I was speaking with a colleague a few days back when the subject of peer-to-peer fundraising came up. Peer-to-peer fundraising is the jargon that is employed to describe the kind of fundraising where you run a marathon and seek pledges from your friends for running to be given to a worthy cause or organization.

This sort of approach has been with us a while and is fairly popular. Not a unique fundraising idea. It does raise money; sometimes a lot of it.

There is a rub, however. Whatever it raises, it raises once. Over and done. OK, you say, I’ll just do them again—and again—and again. That’s a lot of work for diminishing returns. High effort, low return, no renewability.
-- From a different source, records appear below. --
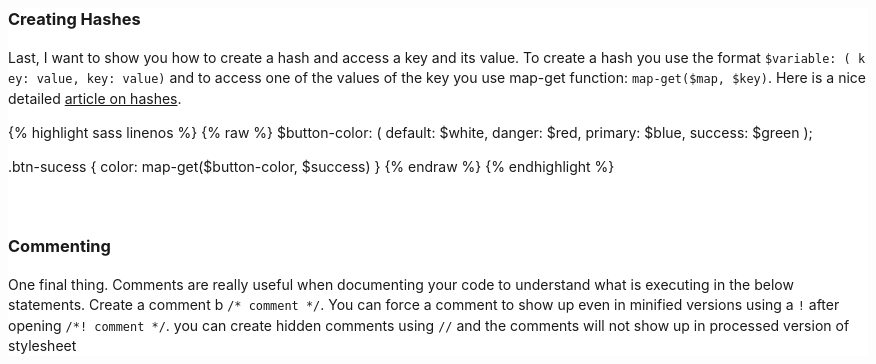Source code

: ### Creating Hashes

Last, I want to show you how to create a hash and access a key and its value. To create a hash you use the format `$variable: ( key: value, key: value)` and to access one of the values of the key you use map-get function: `map-get($map, $key)`. Here is a nice detailed [article on hashes][hash].

{% highlight sass linenos %}
{% raw %}
$button-color: (
    default: $white,
    danger: $red,
    primary: $blue,
    success: $green
);

.btn-sucess { color: map-get($button-color, $success) }
{% endraw %}
{% endhighlight %}

<br>

### Commenting

One final thing. Comments are really useful when documenting your code to understand what is executing in the below statements.
Create a comment b `/* comment */`. You can force a comment to show up even in minified versions using a `!` after opening  `/*! comment */`. you can create hidden comments using `//` and the comments will not show up in processed version of stylesheet




[SASS]: http://sass-lang.com/
[loops]: http://thesassway.com/intermediate/if-for-each-while
[hash]: http://www.sitepoint.com/using-sass-maps/
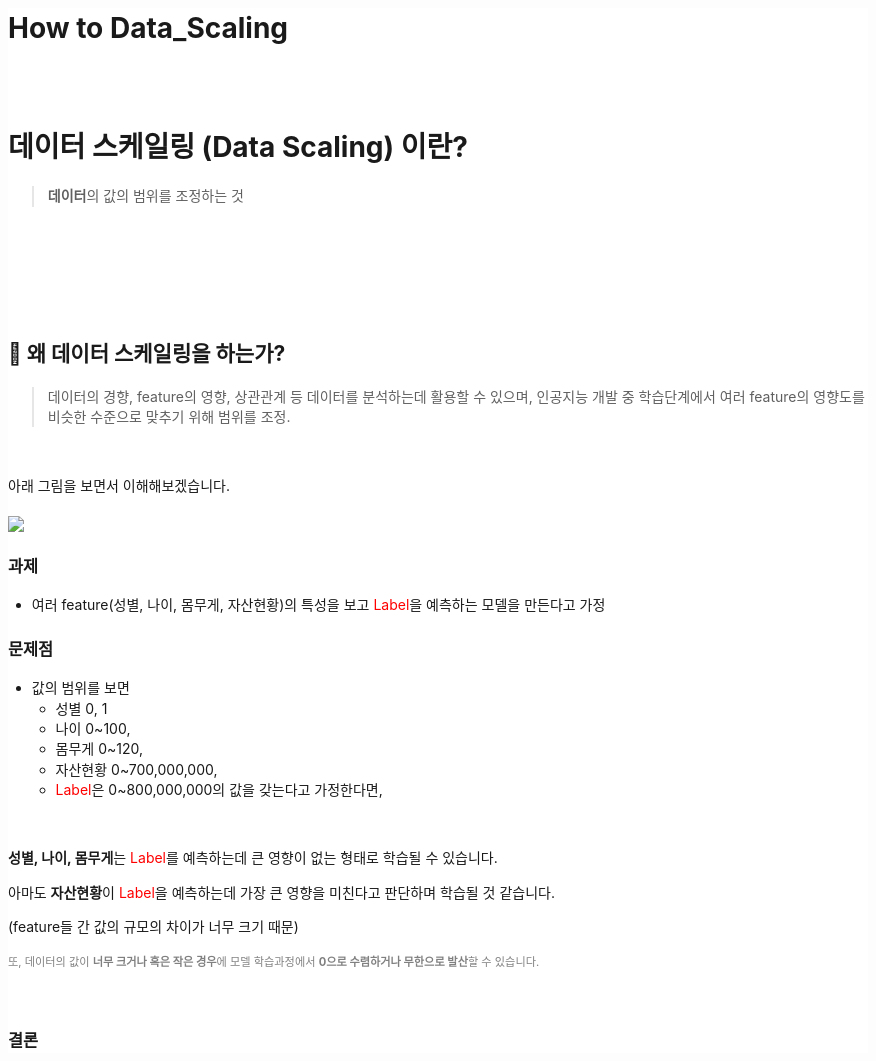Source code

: # How to Data_Scaling


​	

# 데이터 스케일링 (Data Scaling) 이란?

>**데이터**의 값의 범위를 조정하는 것

​		

​		

​	

## 🤔 왜 데이터 스케일링을 하는가?

> 데이터의 경향, feature의 영향, 상관관계 등 데이터를 분석하는데 활용할 수 있으며, 인공지능 개발 중 학습단계에서 여러 feature의 영향도를 비슷한 수준으로 맞추기 위해 범위를 조정.

​		

아래 그림을 보면서 이해해보겠습니다.

<image src="/images/Data_Scaling.assets/image-20220406172937054.png" width="100%" style="display: block; margin: 20px auto">

### 과제

- 여러 feature(성별, 나이, 몸무게, 자산현황)의 특성을 보고 <span style="color: red">Label</span>을 예측하는 모델을 만든다고 가정

### 문제점

- 값의 범위를 보면 
  - 성별 0, 1  
  - 나이 0~100, 
  - 몸무게 0~120, 
  - 자산현황 0~700,000,000,
  - <span style="color: red">Label</span>은 0~800,000,000의 값을 갖는다고 가정한다면,  

​		

<b>성별, 나이, 몸무게</b>는 <span style="color: red">Label</span>를 예측하는데 큰 영향이 없는 형태로 학습될 수 있습니다.

아마도 **자산현황**이 <span style="color: red">Label</span>을 예측하는데 가장 큰 영향을 미친다고 판단하며 학습될 것 같습니다. 

(feature들 간 값의 규모의 차이가 너무 크기 때문)

<span style="color:grey; font-size:0.8em">또, 데이터의 값이 <b>너무 크거나 혹은 작은 경우</b>에 모델 학습과정에서 <b>0으로 수렴하거나 무한으로 발산</b>할 수 있습니다.</span>

​		

### 결론
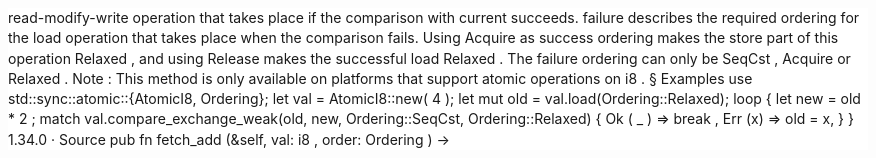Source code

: read-modify-write operation that takes place if the comparison with
current
succeeds.
failure
describes the required ordering for the load operation that takes place when
the comparison fails. Using
Acquire
as success ordering makes the store part
of this operation
Relaxed
, and using
Release
makes the successful load
Relaxed
. The failure ordering can only be
SeqCst
,
Acquire
or
Relaxed
.
Note
: This method is only available on platforms that support atomic operations on
i8
.
§
Examples
use
std::sync::atomic::{AtomicI8, Ordering};
let
val = AtomicI8::new(
4
);
let
mut
old = val.load(Ordering::Relaxed);
loop
{
let
new = old *
2
;
match
val.compare_exchange_weak(old, new, Ordering::SeqCst, Ordering::Relaxed) {
Ok
(
_
) =>
break
,
Err
(x) => old = x,
    }
}
1.34.0
·
Source
pub fn
fetch_add
(&self, val:
i8
, order:
Ordering
) ->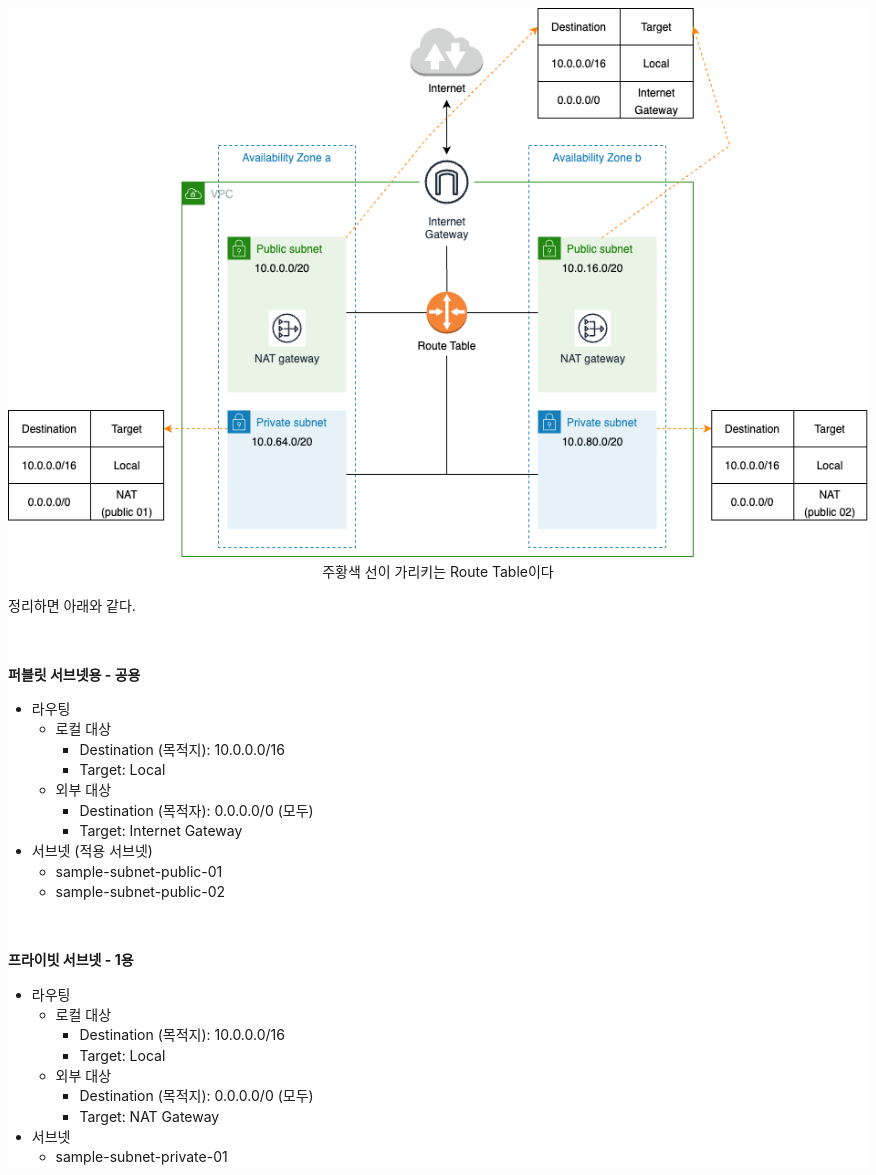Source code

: <p align="center"><img src="./image/route_table_example.png"><br>주황색 선이 가리키는 Route Table이다 </p>

정리하면 아래와 같다.

<br>

**퍼블릿 서브넷용 - 공용**

* 라우팅
  * 로컬 대상
    * Destination (목적지): 10.0.0.0/16
    * Target: Local
  * 외부 대상
    * Destination (목적자): 0.0.0.0/0 (모두)
    * Target: Internet Gateway
* 서브넷 (적용 서브넷)
  * sample-subnet-public-01
  * sample-subnet-public-02

<br>

**프라이빗 서브넷 - 1용**

* 라우팅
  * 로컬 대상
    * Destination (목적지): 10.0.0.0/16
    * Target: Local
  * 외부 대상
    * Destination (목적지): 0.0.0.0/0 (모두)
    * Target: NAT Gateway
* 서브넷
  * sample-subnet-private-01	
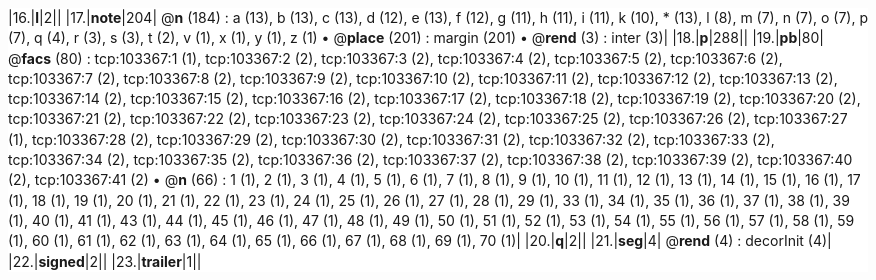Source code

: |16.|__l__|2||
|17.|__note__|204| @__n__ (184) : a (13), b (13), c (13), d (12), e (13), f (12), g (11), h (11), i (11), k (10), * (13), l (8), m (7), n (7), o (7), p (7), q (4), r (3), s (3), t (2), v (1), x (1), y (1), z (1)  •  @__place__ (201) : margin (201)  •  @__rend__ (3) : inter (3)|
|18.|__p__|288||
|19.|__pb__|80| @__facs__ (80) : tcp:103367:1 (1), tcp:103367:2 (2), tcp:103367:3 (2), tcp:103367:4 (2), tcp:103367:5 (2), tcp:103367:6 (2), tcp:103367:7 (2), tcp:103367:8 (2), tcp:103367:9 (2), tcp:103367:10 (2), tcp:103367:11 (2), tcp:103367:12 (2), tcp:103367:13 (2), tcp:103367:14 (2), tcp:103367:15 (2), tcp:103367:16 (2), tcp:103367:17 (2), tcp:103367:18 (2), tcp:103367:19 (2), tcp:103367:20 (2), tcp:103367:21 (2), tcp:103367:22 (2), tcp:103367:23 (2), tcp:103367:24 (2), tcp:103367:25 (2), tcp:103367:26 (2), tcp:103367:27 (1), tcp:103367:28 (2), tcp:103367:29 (2), tcp:103367:30 (2), tcp:103367:31 (2), tcp:103367:32 (2), tcp:103367:33 (2), tcp:103367:34 (2), tcp:103367:35 (2), tcp:103367:36 (2), tcp:103367:37 (2), tcp:103367:38 (2), tcp:103367:39 (2), tcp:103367:40 (2), tcp:103367:41 (2)  •  @__n__ (66) : 1 (1), 2 (1), 3 (1), 4 (1), 5 (1), 6 (1), 7 (1), 8 (1), 9 (1), 10 (1), 11 (1), 12 (1), 13 (1), 14 (1), 15 (1), 16 (1), 17 (1), 18 (1), 19 (1), 20 (1), 21 (1), 22 (1), 23 (1), 24 (1), 25 (1), 26 (1), 27 (1), 28 (1), 29 (1), 33 (1), 34 (1), 35 (1), 36 (1), 37 (1), 38 (1), 39 (1), 40 (1), 41 (1), 43 (1), 44 (1), 45 (1), 46 (1), 47 (1), 48 (1), 49 (1), 50 (1), 51 (1), 52 (1), 53 (1), 54 (1), 55 (1), 56 (1), 57 (1), 58 (1), 59 (1), 60 (1), 61 (1), 62 (1), 63 (1), 64 (1), 65 (1), 66 (1), 67 (1), 68 (1), 69 (1), 70 (1)|
|20.|__q__|2||
|21.|__seg__|4| @__rend__ (4) : decorInit (4)|
|22.|__signed__|2||
|23.|__trailer__|1||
The high cost and lack of scalability is not the most significant drawback of this method of raising charitable dollars, however. The one lurking in the background is the fact that those supporting your cause with their dollars aren’t really supporting your cause. They’re giving because someone they know and trust has asked them. They gave perhaps out of loyalty or perhaps out of generosity but almost never for love of the cause itself.

The unique fundraising idea is to use this fundraising approach to build relationships with those that give and those that run. Not everyone who pledges for the runners will fall in love with your cause. But some will. Make your focus reaching out and connecting.

Commitment is never an event. Sustainability and scalability requires commitment. Invest the time and effort to reach out and you’ll realize what you’ve been missing.

Principle 1 of The Eight Principles™ is Donors are the Drivers™. The unique fundraising idea is to make sure their driving not simply riding.